The rest of the WTA's Top 20 remains unchanged with Wimbledon champion Marketa Vondrousova retaining her top-10 status following Daria Kasatkina's shock exit in Palermo. Elsewhere, Mayar Sherif's run to the semifinals at the same tournament takes her on the cusp of a top-30 breakthrough.

Sherif is now the highest-ranked Egyptian player, male or female, in history. She surpasses the trailblazer Ismail El Shafei who was ranked a career-high number 34 in the men's rankings in 1975. The 27-year-old WTA star will most likely make her Top 30 debut next week after the conclusion of the WTA 250 in Hamburg.

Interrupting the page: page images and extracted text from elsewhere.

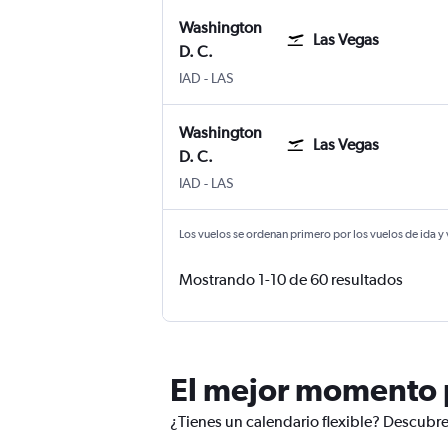
Washington
Las Vegas
D. C.
Washington D. C. Internacional de Washi
Las Vegas Internacional Harry Reid
IAD
-
LAS
Washington
Las Vegas
D. C.
Washington D. C. Internacional de Washi
Las Vegas Internacional Harry Reid
IAD
-
LAS
Los vuelos se ordenan primero por los vuelos de ida y
Mostrando 1-10 de 60 resultados
El mejor momento p
¿Tienes un calendario flexible? Descubre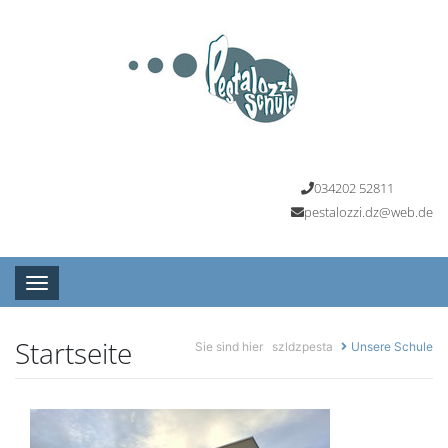
034202 52811
pestalozzi.dz@web.de
Toggle navigation
Startseite
Sie sind hier
szldzpesta
Unsere Schule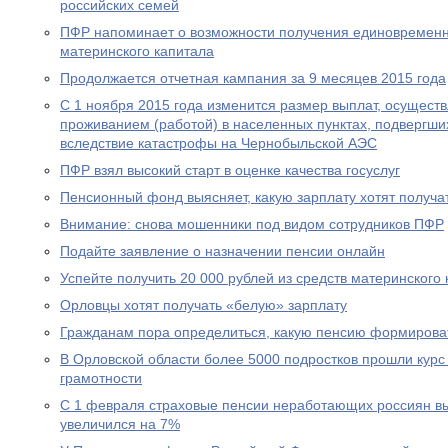
российских семей
ПФР напоминает о возможности получения единовременн
материнского капитала
Продолжается отчетная кампания за 9 месяцев 2015 года
С 1 ноября 2015 года изменится размер выплат, осущест
проживанием (работой) в населенных пунктах, подвергш
вследствие катастрофы на Чернобыльской АЭС
ПФР взял высокий старт в оценке качества госуслуг
Пенсионный фонд выясняет, какую зарплату хотят получа
Внимание: снова мошенники под видом сотрудников ПФР
Подайте заявление о назначении пенсии онлайн
Успейте получить 20 000 рублей из средств материнского
Орловцы хотят получать «белую» зарплату
Гражданам пора определиться, какую пенсию формирова
В Орловской области более 5000 подростков прошли курс
грамотности
С 1 февраля страховые пенсии неработающих россиян в
увеличился на 7%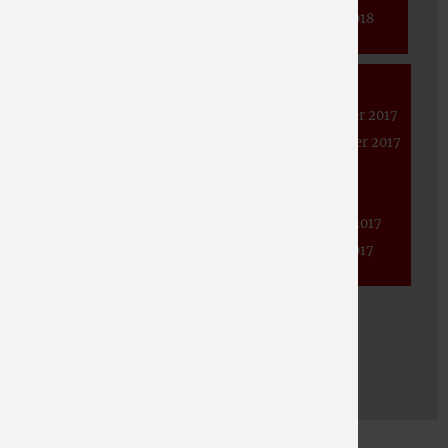
Juni 2020
April 2019
Januar 2018
Mai 2020
März 2019
April 2020
Januar 2019
2017
März 2020
November 2017
Februar 2020
September 2017
Januar 2020
Juni 2017
Mai 2017
Februar 2017
Januar 2017
2016
November 2016
September 2016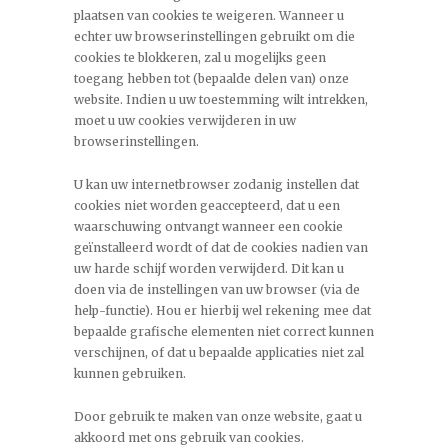
plaatsen van cookies te weigeren. Wanneer u
echter uw browserinstellingen gebruikt om die
cookies te blokkeren, zal u mogelijks geen
toegang hebben tot (bepaalde delen van) onze
website. Indien u uw toestemming wilt intrekken,
moet u uw cookies verwijderen in uw
browserinstellingen.
U kan uw internetbrowser zodanig instellen dat
cookies niet worden geaccepteerd, dat u een
waarschuwing ontvangt wanneer een cookie
geïnstalleerd wordt of dat de cookies nadien van
uw harde schijf worden verwijderd. Dit kan u
doen via de instellingen van uw browser (via de
help-functie). Hou er hierbij wel rekening mee dat
bepaalde grafische elementen niet correct kunnen
verschijnen, of dat u bepaalde applicaties niet zal
kunnen gebruiken.
Door gebruik te maken van onze website, gaat u
akkoord met ons gebruik van cookies.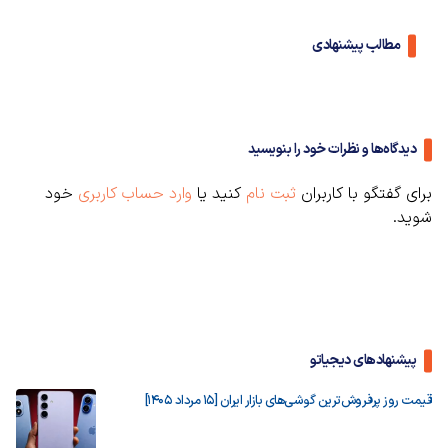
مطالب پیشنهادی
دیدگاه‌ها و نظرات خود را بنویسید
برای گفتگو با کاربران
ثبت نام
کنید یا
وارد حساب کاربری
خود
شوید.
پیشنهادهای دیجیاتو
قیمت روز پرفروش‌ترین گوشی‌های بازار ایران [15 مرداد 1405]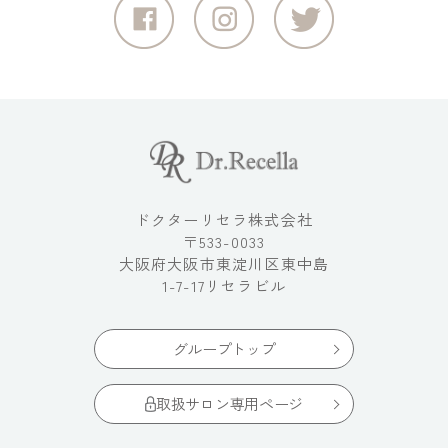
ドクターリセラ株式会社
〒533-0033
大阪府大阪市東淀川区東中島
1-7-17リセラビル
グループトップ
取扱サロン専用ページ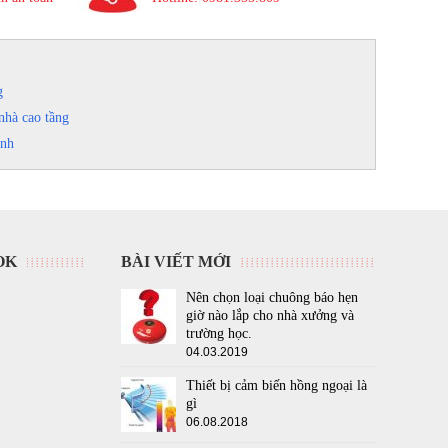
g
nhà cao tầng
inh
OK
BÀI VIẾT MỚI
Nên chọn loại chuông báo hẹn
giờ nào lắp cho nhà xưởng và
trường học.
04.03.2019
Thiết bị cảm biến hồng ngoại là
gì
06.08.2018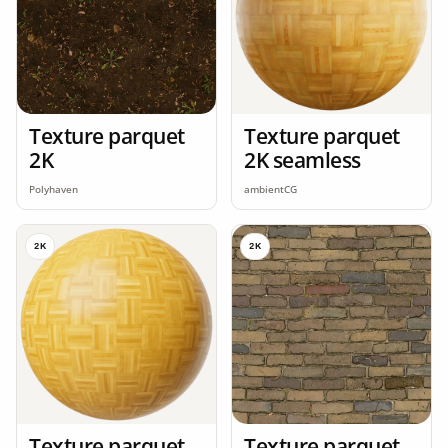
Texture parquet
Texture parquet
2K
2K seamless
Polyhaven
ambientCG
2K
2K
Texture parquet
Texture parquet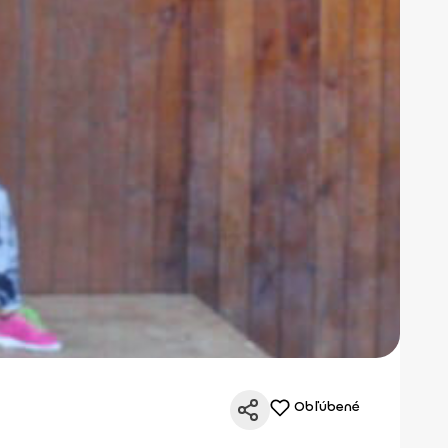
Obľúbené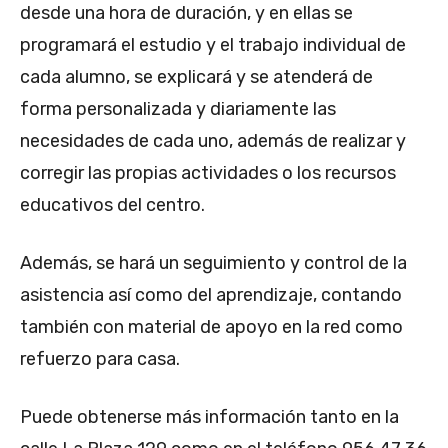
desde una hora de duración, y en ellas se
programará el estudio y el trabajo individual de
cada alumno, se explicará y se atenderá de
forma personalizada y diariamente las
necesidades de cada uno, además de realizar y
corregir las propias actividades o los recursos
educativos del centro.
Además, se hará un seguimiento y control de la
asistencia así como del aprendizaje, contando
también con material de apoyo en la red como
refuerzo para casa.
Puede obtenerse más información tanto en la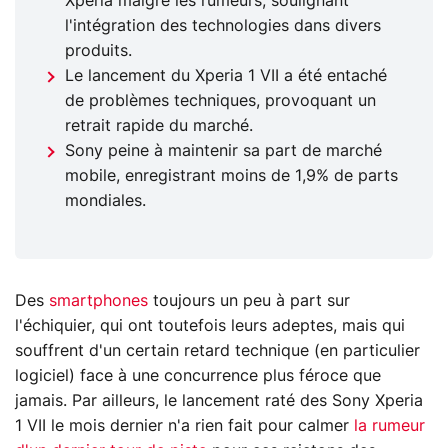
Xperia malgré les rumeurs, soulignant
l'intégration des technologies dans divers
produits.
Le lancement du Xperia 1 VII a été entaché
de problèmes techniques, provoquant un
retrait rapide du marché.
Sony peine à maintenir sa part de marché
mobile, enregistrant moins de 1,9% de parts
mondiales.
Des
smartphones
toujours un peu à part sur
l'échiquier, qui ont toutefois leurs adeptes, mais qui
souffrent d'un certain retard technique (en particulier
logiciel) face à une concurrence plus féroce que
jamais. Par ailleurs, le lancement raté des Sony Xperia
1 VII le mois dernier n'a rien fait pour calmer
la rumeur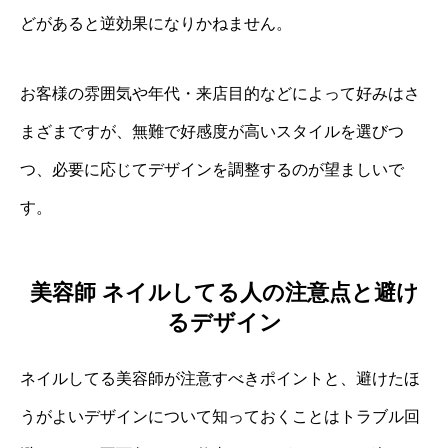
どがあると逆効果になりかねません。
お客様の雰囲気や年代・来店目的などによって好みはさ
まざまですが、無難で好感度が高いスタイルを選びつ
つ、必要に応じてデザインを調整するのが望ましいで
す。
美容師 ネイルしてる人の注意点と避け
るデザイン
ネイルしてる美容師が注意すべきポイントと、避けたほ
うがよいデザインについて知っておくことはトラブル回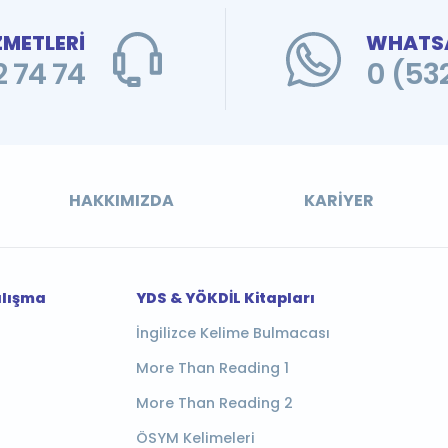
ZMETLERİ
WHATSA
 74 74
0 (53
HAKKIMIZDA
KARIYER
alışma
YDS & YÖKDİL Kitapları
İngilizce Kelime Bulmacası
More Than Reading 1
More Than Reading 2
ÖSYM Kelimeleri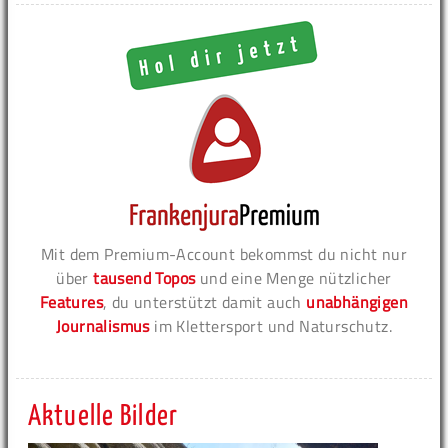
Mit dem Premium-Account bekommst du nicht nur
über
tausend Topos
und eine Menge nützlicher
Features
, du unterstützt damit auch
unabhängigen
Journalismus
im Klettersport und Naturschutz.
Aktuelle Bilder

There is a Top 100 debutant in the latest WTA rankings. American Kayla Day won the ITF W100 in Granby on Sunday, beating home favorite Katherine Sebov in a three-hour dogfight. Day rises to a career-high 94th in the rankings, marking her top 100 breakthrough.

There was a moment of history in Budapest at the weekend. 19-year-old lucky loser Maria Timofeeva of Russia won her first WTA title, defeating Ukraine's Kateryna Baindl in the final 6-3, 3-6, 6-0. She had never played a main draw match on Tour before last week, let alone win a title, but becomes the first main draw debutant to win a title since 2001.

Timofeeva's groundbreaking run in Hungary's capital sees her make the biggest move in the Top 200, rising from world no. 246 to a career-high 127.